By Rosemary K. Otzman
Independent Editor
The last pay telephone in Belleville is going to stay where it is, on the porch of the library for the public to use.
At the Nov. 18 meeting of the Belleville Area District Library Board, Trustee John Juriga questioned paying the $78 per month it takes to keep the pay phone in service. He complained that it was dirty.
He said most people have cell phones and those without phones could go inside the library and ask to use one of their phones for a necessary call.
He asked for the issue to be placed on the agenda of the Dec. 9 meeting and it was.
“I can’t see us spending this money,” Juriga said at the Dec. 9 board meeting, noting the taxpayers of Belleville, Van Buren, and Sumpter are paying for this.
“There’s more and more cell phones and cell-phone usage,” he continued. He said a kid outside the library asked to use his phone once and he let him use it. They can also go inside and use the library phone to call home, he said.
Juriga said in his experience he’s seen the phone used only once. He said paying $78 a month for 12 months costs the library $936. For the four years it has been a district library that’s $3,744.
“It’s not cost-effective,” he said. “I can’t see spending that.”
It was determined there are from 50 to 80 phone calls made each month on that phone. It cost 50 cents to make a call.
Library Director Deb Green said when you go to downtown Detroit for jury duty the court has pay phones to use.
“You have to leave your cell phone in the car because of court rules. That’s why they have the pay phones,” Juriga said.
“It will be noticeable when it’s gone,” said Trustee Joe Monte.
“I think it’s a service the library provides to the community,” said Trustee Michael Boelter.
Juriga said the library could put in a fourth line inside the building for the public to use and that would cost less than the $78 per month.

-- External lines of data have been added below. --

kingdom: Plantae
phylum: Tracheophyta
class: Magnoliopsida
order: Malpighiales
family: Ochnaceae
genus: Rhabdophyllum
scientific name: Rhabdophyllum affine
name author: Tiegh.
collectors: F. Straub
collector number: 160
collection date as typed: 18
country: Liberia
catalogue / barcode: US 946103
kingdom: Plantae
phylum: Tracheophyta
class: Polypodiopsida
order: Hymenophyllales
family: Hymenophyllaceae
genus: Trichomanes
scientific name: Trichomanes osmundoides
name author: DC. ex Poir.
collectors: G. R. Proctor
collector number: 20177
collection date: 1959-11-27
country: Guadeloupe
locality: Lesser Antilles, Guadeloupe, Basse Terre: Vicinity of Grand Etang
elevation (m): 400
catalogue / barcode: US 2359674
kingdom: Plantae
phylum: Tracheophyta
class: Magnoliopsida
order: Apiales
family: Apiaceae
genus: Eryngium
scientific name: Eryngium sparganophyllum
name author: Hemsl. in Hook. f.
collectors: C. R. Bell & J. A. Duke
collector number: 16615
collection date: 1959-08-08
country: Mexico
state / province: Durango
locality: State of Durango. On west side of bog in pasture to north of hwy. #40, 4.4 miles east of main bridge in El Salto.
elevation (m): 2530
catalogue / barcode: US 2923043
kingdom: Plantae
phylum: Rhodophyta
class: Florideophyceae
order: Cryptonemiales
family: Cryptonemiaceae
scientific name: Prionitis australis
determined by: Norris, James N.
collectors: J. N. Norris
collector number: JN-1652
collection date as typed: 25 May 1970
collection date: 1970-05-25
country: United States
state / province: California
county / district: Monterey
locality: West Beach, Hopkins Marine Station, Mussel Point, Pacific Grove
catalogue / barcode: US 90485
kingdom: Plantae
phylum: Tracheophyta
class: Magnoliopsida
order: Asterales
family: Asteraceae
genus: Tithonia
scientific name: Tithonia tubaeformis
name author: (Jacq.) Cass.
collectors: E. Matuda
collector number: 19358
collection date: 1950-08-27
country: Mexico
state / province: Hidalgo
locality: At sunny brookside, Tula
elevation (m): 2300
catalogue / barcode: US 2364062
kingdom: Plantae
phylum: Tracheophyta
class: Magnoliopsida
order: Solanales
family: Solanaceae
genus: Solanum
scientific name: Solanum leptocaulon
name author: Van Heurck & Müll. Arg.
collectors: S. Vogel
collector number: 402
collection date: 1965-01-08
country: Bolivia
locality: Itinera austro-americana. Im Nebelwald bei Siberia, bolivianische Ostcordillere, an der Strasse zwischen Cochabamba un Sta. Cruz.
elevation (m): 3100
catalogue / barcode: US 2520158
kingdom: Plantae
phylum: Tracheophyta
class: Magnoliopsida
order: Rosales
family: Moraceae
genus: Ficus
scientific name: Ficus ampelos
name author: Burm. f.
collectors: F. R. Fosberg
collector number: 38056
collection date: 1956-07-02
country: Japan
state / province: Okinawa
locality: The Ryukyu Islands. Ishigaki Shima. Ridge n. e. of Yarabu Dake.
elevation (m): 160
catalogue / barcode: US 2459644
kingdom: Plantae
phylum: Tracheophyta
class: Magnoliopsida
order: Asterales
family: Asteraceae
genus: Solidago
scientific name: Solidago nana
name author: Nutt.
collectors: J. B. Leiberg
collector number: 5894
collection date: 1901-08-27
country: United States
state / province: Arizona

“It’s the only one in town,” Monte said.
“We can’t take it away,” said Boelter, asking if the library knew what time the 50-80 calls per month were made. Suchy said they didn’t know.
One board member said kids don’t know how to use a pay phone.
Secretary Joy Cichewicz said it could be kept as an artifact for the teens to study.
To put closure to his idea, Juriga made a motion to eliminate the outside payphone. There was no second, so the motion died.
“That answered that problem,” Juriga said.